Kisah kehidupan Santo Polikarpus ini menginspirasikan kita untuk mengerti bacaan-bacaan Kitab Suci pada hari ini. Santo Polikarpus adalah seorang gembala yang memimpin umat dengan sederhana dan rendah hati. Ia melayani Tuhan Yesus dengan sukacita sampai tuntas. Ia aalah pemimpin umat yang tidak hanya berbicara muluk-muluk, tetapi menunjukkannya dalam perbuatan-perbuatan nyata. Perkataan dan tindakannya menyatu dalam hidupnya di tengah-tengah umatnya. Semangat kepemimpinan seperti inilah yang dikehendaki Tuhan Yesus bagi kita semua yang mengikuti-Nya. Tuhan Yesus menghendaki pemimpin yang melayani dengan sukacita dan rendah hati. Pemimpin yang tidak hanya banyak berbicara dan mengeritik orang lain tetapi yang suka turba (turun ke bawah), mengetahui situasi dan kondisi orang yang dipimpinnya supaya ia bisa lebih leluasa melayani mereka.

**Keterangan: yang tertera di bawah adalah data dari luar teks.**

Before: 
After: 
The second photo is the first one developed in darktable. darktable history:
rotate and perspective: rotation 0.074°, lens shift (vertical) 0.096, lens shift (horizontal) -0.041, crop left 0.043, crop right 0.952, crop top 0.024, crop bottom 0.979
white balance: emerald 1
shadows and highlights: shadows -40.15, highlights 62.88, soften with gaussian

Bacaan-bacaan Kitab Suci pada hari ini memberi dorongan kepada kita untuk selalu belajar berbuat baik, mengusahakan keadilan supaya bisa menjadi saudara bagi semua orang. Ini merupakah kehendak Tuhan bagi kita semua selama masa prapaskah ini. Dalam bacaan Injil, Tuhan Yesus memberi kritik sosial kepada para ahli Taurat dan kaum Farisi yang banyak berbicara, bahkan seolah-olah lebih berkuasa dari pada Musa. Yesus bahkan menganggap mereka sebagai pribadi-pribadi yang sudah menduduki kursi Musa. Mereka merasa sangat berkuasa! Biasanya di dalam Sinagoga, ada kursi khusus yang disebut cathedra, diperuntukan bagi Musa. Ini adalah simbol kekuasaan pemimpin  pilihan Tuhan yang selalu mereka kenang. Kini mereka memiliki Musa baru, pemimpin sejati yang lemah lembut dan rendah hati yaitu Yesus Kristus.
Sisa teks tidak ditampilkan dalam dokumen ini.